During the exchange, Kennedy, who has touted a now-debunked study published in The Lancet that claimed that mercury in common vaccines caused an increase in childhood autism, said he became a vaccine skeptic out of concerns about mercury and its apparent effects on health. “These mothers were coming and saying my child was injured by the vaccine, these many, many hundreds,” Kennedy said. “I felt like I should listen to them and actually read the science.”

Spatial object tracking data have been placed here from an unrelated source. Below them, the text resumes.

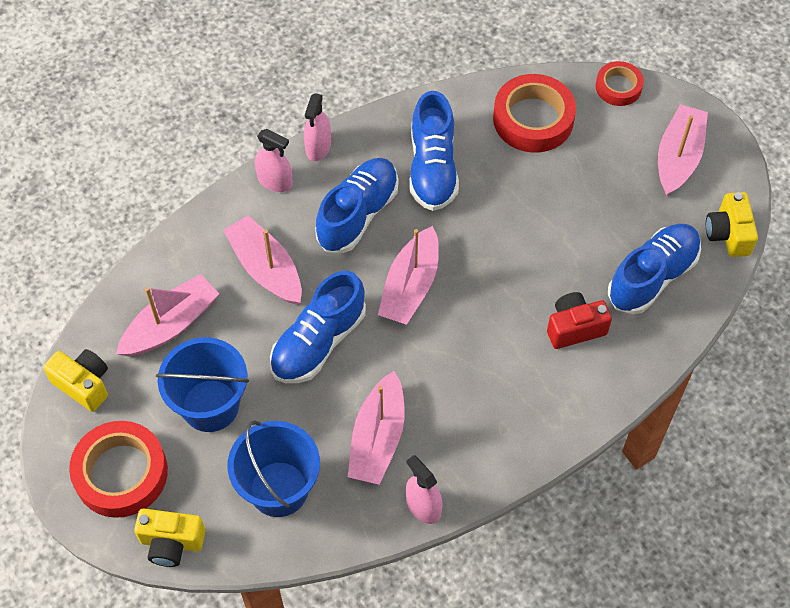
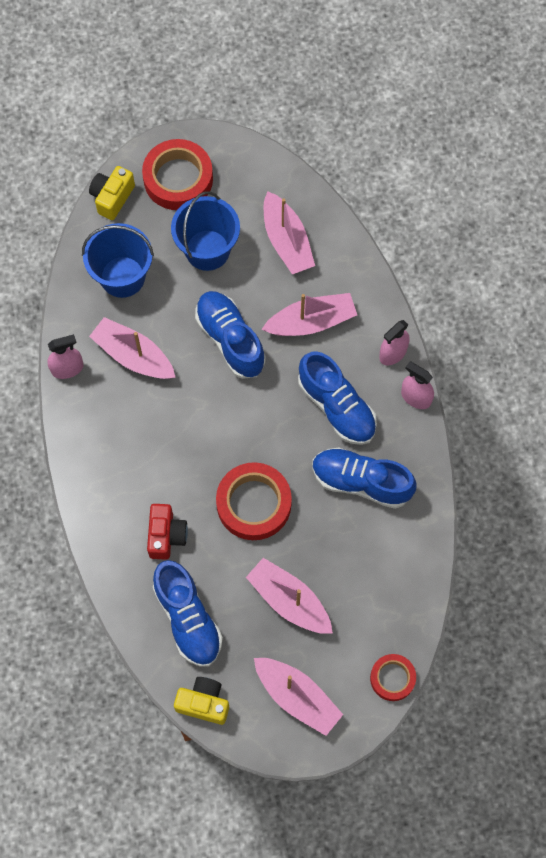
camera: 110 degrees right, 10 degrees up
(83, 384) = (259, 171): yellow camera -> none
(410, 286) = (253, 424): pink boat -> pink boat (289, 601)
(533, 119) = (383, 586): red tape -> red tape (254, 504)

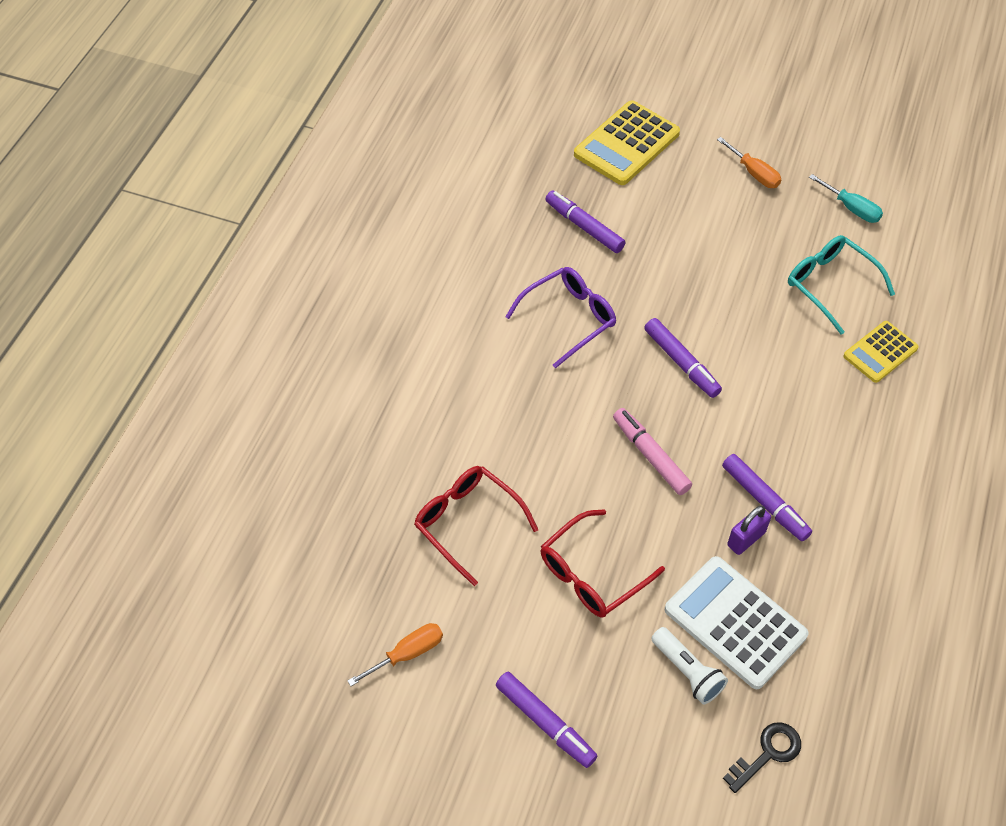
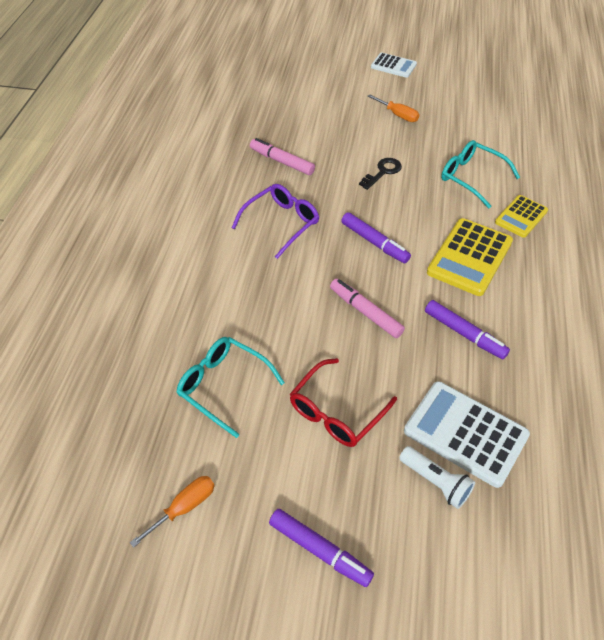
camera: 10 degrees left, 5 degrees down
(468, 523) = (224, 386): red glasses -> turquoise glasses
(584, 227) = (282, 162): purple marker -> pink marker
(626, 144) = (303, 107): yellow calculator -> yellow calculator (469, 257)
(746, 539) = (457, 364): purple padlock -> none
(766, 89) = (393, 66): none -> white calculator
(767, 753) = (523, 543): black key -> black key (383, 172)
(851, 208) = (472, 129): turquoise screwdriver -> none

Later in the hearing, Rep. Thomas Massie (R-Ky.), who opposed mask and vaccine mandates during the pandemic, asked Kennedy about efforts by social media to limit debate about natural immunity. Some immunologists argued that natural immunity, the immune protection humans develop after contracting and successfully recovering from an infectious disease, would provide better long-term protection than widespread vaccination. No evidence has emerged showing that natural immunity was better at preventing reinfection and disease transmission within a community than widespread vaccination. They have shown that natural immunity mirrored the protection offered by two doses of an mRNA vaccine.

Kennedy argued that U.S. Covid data showed that widespread vaccination did little to stop the spread of Covid. “We have 4.2 percent of the global population and 16 percent of global Covid deaths,” Kennedy said before citing lower Covid death rates in impoverished countries like Haiti and Nigeria. Many countries in the Caribbean and Africa experienced lower death rates from Covid-19, but experts believe this was largely the result of strict travel rules at the outset of the pandemic, as well as younger populations less prone to noncommunicable conditions like obesity, cancer, diabetes and autoimmune disorders, among other factors.

Plaskett highlights ties between Kennedy and Republicans

Ranking member Stacey Plaskett (D-V.I.) noted the ties between Kennedy and Republican operatives in her remarks.

In her questioning, Plaskett focused on Jason Boles, the treasurer of Heal the Divide, Kennedy’s super PAC, showing his Twitter profile, which included the phrases “MAGA” and “AmericaFirst,” on a screen in the committee room. Plaskett also showed FEC filings that listed him as the treasurer for committees supporting Reps. Marjorie Taylor Greene (R-Ga.), Lauren Boebert (R-Colo.) and George Santos (R-N.Y.), and noted that Boles had supported the Republican candidate, Herschel Walker, in the 2022 Georgia senate race.

“This is an individual who personally and professionally wants the Republican Party to succeed,” Plaskett said in reference to Boles.

Democrats have argued that Republicans are using Kennedy, who is challenging President Joe Biden for the 2024 Democratic nomination, to weaken the president’s chances ahead of the general election and help Republicans take the White House.